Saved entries
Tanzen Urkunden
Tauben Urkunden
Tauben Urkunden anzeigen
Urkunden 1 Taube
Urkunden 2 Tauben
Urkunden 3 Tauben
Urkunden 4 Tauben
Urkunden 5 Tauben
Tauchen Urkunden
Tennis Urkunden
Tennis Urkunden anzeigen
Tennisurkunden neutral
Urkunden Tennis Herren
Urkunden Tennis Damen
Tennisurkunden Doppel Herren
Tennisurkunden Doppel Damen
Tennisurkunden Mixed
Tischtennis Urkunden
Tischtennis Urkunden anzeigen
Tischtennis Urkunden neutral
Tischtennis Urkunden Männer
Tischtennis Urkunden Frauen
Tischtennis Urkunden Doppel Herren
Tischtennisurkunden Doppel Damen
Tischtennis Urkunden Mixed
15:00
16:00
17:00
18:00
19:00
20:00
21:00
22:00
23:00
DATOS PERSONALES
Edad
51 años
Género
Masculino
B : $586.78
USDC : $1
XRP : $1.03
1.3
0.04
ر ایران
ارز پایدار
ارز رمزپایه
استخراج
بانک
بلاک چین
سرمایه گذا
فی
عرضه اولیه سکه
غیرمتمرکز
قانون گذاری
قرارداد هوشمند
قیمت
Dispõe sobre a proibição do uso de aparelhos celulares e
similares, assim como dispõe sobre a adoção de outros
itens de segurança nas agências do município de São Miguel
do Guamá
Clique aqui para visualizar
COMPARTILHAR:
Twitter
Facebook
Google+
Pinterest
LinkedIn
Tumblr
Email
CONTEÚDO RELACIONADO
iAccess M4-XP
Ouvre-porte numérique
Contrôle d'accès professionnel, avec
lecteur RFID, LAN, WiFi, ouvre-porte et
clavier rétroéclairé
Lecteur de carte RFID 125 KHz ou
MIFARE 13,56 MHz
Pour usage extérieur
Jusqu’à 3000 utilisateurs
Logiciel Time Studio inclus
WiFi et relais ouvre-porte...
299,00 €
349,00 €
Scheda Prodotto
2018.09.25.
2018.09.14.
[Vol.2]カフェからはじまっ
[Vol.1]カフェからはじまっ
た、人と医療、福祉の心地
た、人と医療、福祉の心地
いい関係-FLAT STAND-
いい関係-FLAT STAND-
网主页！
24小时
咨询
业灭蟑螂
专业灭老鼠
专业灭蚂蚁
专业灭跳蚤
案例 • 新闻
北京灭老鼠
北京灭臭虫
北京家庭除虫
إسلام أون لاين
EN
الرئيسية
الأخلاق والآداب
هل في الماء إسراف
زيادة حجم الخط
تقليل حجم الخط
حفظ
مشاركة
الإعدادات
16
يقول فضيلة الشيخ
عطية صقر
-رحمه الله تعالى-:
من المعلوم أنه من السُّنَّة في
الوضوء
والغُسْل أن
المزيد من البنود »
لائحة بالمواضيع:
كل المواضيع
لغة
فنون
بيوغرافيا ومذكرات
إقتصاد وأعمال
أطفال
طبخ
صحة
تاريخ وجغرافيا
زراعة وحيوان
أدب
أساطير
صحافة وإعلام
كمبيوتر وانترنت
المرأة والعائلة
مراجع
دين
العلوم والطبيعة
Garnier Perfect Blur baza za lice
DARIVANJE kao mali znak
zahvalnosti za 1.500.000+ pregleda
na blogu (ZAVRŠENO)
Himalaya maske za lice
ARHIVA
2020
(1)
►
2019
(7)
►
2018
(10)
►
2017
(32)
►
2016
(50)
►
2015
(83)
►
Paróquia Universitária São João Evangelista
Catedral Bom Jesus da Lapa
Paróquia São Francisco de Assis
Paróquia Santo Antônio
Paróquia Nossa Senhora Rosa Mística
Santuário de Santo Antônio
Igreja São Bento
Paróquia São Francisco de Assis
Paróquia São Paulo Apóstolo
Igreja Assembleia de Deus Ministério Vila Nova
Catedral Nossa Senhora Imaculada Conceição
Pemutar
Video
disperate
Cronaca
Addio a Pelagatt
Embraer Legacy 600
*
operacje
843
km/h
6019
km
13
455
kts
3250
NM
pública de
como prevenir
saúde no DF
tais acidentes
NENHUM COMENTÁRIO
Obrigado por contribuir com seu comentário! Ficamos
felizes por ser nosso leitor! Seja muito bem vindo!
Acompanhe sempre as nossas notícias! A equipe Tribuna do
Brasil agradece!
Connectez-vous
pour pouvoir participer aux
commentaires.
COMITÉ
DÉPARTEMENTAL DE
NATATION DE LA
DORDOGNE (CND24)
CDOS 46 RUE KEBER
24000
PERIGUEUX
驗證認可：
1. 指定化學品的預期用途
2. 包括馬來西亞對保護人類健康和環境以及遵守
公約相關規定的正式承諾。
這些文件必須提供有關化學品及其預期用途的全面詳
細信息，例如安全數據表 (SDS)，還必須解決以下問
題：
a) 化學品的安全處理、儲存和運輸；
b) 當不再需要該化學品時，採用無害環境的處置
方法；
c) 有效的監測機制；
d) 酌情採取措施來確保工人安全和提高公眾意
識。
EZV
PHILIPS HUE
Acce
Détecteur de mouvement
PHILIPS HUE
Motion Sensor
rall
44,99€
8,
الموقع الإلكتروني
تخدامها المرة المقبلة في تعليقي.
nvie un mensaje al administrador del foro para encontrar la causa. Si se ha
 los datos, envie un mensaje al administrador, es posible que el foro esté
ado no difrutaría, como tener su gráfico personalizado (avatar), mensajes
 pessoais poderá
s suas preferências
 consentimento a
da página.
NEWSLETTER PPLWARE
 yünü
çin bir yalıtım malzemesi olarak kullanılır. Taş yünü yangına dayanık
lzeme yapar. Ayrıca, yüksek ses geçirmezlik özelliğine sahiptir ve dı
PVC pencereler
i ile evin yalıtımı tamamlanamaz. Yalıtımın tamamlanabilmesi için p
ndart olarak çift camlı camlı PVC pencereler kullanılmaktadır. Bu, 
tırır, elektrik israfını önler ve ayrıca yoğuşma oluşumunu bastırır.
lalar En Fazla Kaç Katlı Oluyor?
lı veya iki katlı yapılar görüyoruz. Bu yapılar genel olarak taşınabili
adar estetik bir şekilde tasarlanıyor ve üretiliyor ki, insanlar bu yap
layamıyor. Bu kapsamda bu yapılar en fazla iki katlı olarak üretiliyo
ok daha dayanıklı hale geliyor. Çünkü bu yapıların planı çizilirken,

EXERCISE DIRECTIONS - Could you reproduce the text of all the records above, line for line and without any changes?

OUTPUT FOR THIS EXERCISE -
Tanzen Urkunden
Tauben Urkunden
Tauben Urkunden anzeigen
Urkunden 1 Taube
Urkunden 2 Tauben
Urkunden 3 Tauben
Urkunden 4 Tauben
Urkunden 5 Tauben
Tauchen Urkunden
Tennis Urkunden
Tennis Urkunden anzeigen
Tennisurkunden neutral
Urkunden Tennis Herren
Urkunden Tennis Damen
Tennisurkunden Doppel Herren
Tennisurkunden Doppel Damen
Tennisurkunden Mixed
Tischtennis Urkunden
Tischtennis Urkunden anzeigen
Tischtennis Urkunden neutral
Tischtennis Urkunden Männer
Tischtennis Urkunden Frauen
Tischtennis Urkunden Doppel Herren
Tischtennisurkunden Doppel Damen
Tischtennis Urkunden Mixed
15:00
16:00
17:00
18:00
19:00
20:00
21:00
22:00
23:00
DATOS PERSONALES
Edad
51 años
Género
Masculino
B : $586.78
USDC : $1
XRP : $1.03
1.3
0.04
ر ایران
ارز پایدار
ارز رمزپایه
استخراج
بانک
بلاک چین
سرمایه گذا
فی
عرضه اولیه سکه
غیرمتمرکز
قانون گذاری
قرارداد هوشمند
قیمت
Dispõe sobre a proibição do uso de aparelhos celulares e
similares, assim como dispõe sobre a adoção de outros
itens de segurança nas agências do município de São Miguel
do Guamá
Clique aqui para visualizar
COMPARTILHAR:
Twitter
Facebook
Google+
Pinterest
LinkedIn
Tumblr
Email
CONTEÚDO RELACIONADO
iAccess M4-XP
Ouvre-porte numérique
Contrôle d'accès professionnel, avec
lecteur RFID, LAN, WiFi, ouvre-porte et
clavier rétroéclairé
Lecteur de carte RFID 125 KHz ou
MIFARE 13,56 MHz
Pour usage extérieur
Jusqu’à 3000 utilisateurs
Logiciel Time Studio inclus
WiFi et relais ouvre-porte...
299,00 €
349,00 €
Scheda Prodotto
2018.09.25.
2018.09.14.
[Vol.2]カフェからはじまっ
[Vol.1]カフェからはじまっ
た、人と医療、福祉の心地
た、人と医療、福祉の心地
いい関係-FLAT STAND-
いい関係-FLAT STAND-
网主页！
24小时
咨询
业灭蟑螂
专业灭老鼠
专业灭蚂蚁
专业灭跳蚤
案例 • 新闻
北京灭老鼠
北京灭臭虫
北京家庭除虫
إسلام أون لاين
EN
الرئيسية
الأخلاق والآداب
هل في الماء إسراف
زيادة حجم الخط
تقليل حجم الخط
حفظ
مشاركة
الإعدادات
16
يقول فضيلة الشيخ
عطية صقر
-رحمه الله تعالى-:
من المعلوم أنه من السُّنَّة في
الوضوء
والغُسْل أن
المزيد من البنود »
لائحة بالمواضيع:
كل المواضيع
لغة
فنون
بيوغرافيا ومذكرات
إقتصاد وأعمال
أطفال
طبخ
صحة
تاريخ وجغرافيا
زراعة وحيوان
أدب
أساطير
صحافة وإعلام
كمبيوتر وانترنت
المرأة والعائلة
مراجع
دين
العلوم والطبيعة
Garnier Perfect Blur baza za lice
DARIVANJE kao mali znak
zahvalnosti za 1.500.000+ pregleda
na blogu (ZAVRŠENO)
Himalaya maske za lice
ARHIVA
2020
(1)
►
2019
(7)
►
2018
(10)
►
2017
(32)
►
2016
(50)
►
2015
(83)
►
Paróquia Universitária São João Evangelista
Catedral Bom Jesus da Lapa
Paróquia São Francisco de Assis
Paróquia Santo Antônio
Paróquia Nossa Senhora Rosa Mística
Santuário de Santo Antônio
Igreja São Bento
Paróquia São Francisco de Assis
Paróquia São Paulo Apóstolo
Igreja Assembleia de Deus Ministério Vila Nova
Catedral Nossa Senhora Imaculada Conceição
Pemutar
Video
disperate
Cronaca
Addio a Pelagatt
Embraer Legacy 600
*
operacje
843
km/h
6019
km
13
455
kts
3250
NM
pública de
como prevenir
saúde no DF
tais acidentes
NENHUM COMENTÁRIO
Obrigado por contribuir com seu comentário! Ficamos
felizes por ser nosso leitor! Seja muito bem vindo!
Acompanhe sempre as nossas notícias! A equipe Tribuna do
Brasil agradece!
Connectez-vous
pour pouvoir participer aux
commentaires.
COMITÉ
DÉPARTEMENTAL DE
NATATION DE LA
DORDOGNE (CND24)
CDOS 46 RUE KEBER
24000
PERIGUEUX
驗證認可：
1. 指定化學品的預期用途
2. 包括馬來西亞對保護人類健康和環境以及遵守
公約相關規定的正式承諾。
這些文件必須提供有關化學品及其預期用途的全面詳
細信息，例如安全數據表 (SDS)，還必須解決以下問
題：
a) 化學品的安全處理、儲存和運輸；
b) 當不再需要該化學品時，採用無害環境的處置
方法；
c) 有效的監測機制；
d) 酌情採取措施來確保工人安全和提高公眾意
識。
EZV
PHILIPS HUE
Acce
Détecteur de mouvement
PHILIPS HUE
Motion Sensor
rall
44,99€
8,
الموقع الإلكتروني
تخدامها المرة المقبلة في تعليقي.
nvie un mensaje al administrador del foro para encontrar la causa. Si se ha
 los datos, envie un mensaje al administrador, es posible que el foro esté
ado no difrutaría, como tener su gráfico personalizado (avatar), mensajes
 pessoais poderá
s suas preferências
 consentimento a
da página.
NEWSLETTER PPLWARE
 yünü
çin bir yalıtım malzemesi olarak kullanılır. Taş yünü yangına dayanık
lzeme yapar. Ayrıca, yüksek ses geçirmezlik özelliğine sahiptir ve dı
PVC pencereler
i ile evin yalıtımı tamamlanamaz. Yalıtımın tamamlanabilmesi için p
ndart olarak çift camlı camlı PVC pencereler kullanılmaktadır. Bu, 
tırır, elektrik israfını önler ve ayrıca yoğuşma oluşumunu bastırır.
lalar En Fazla Kaç Katlı Oluyor?
lı veya iki katlı yapılar görüyoruz. Bu yapılar genel olarak taşınabili
adar estetik bir şekilde tasarlanıyor ve üretiliyor ki, insanlar bu yap
layamıyor. Bu kapsamda bu yapılar en fazla iki katlı olarak üretiliyo
ok daha dayanıklı hale geliyor. Çünkü bu yapıların planı çizilirken,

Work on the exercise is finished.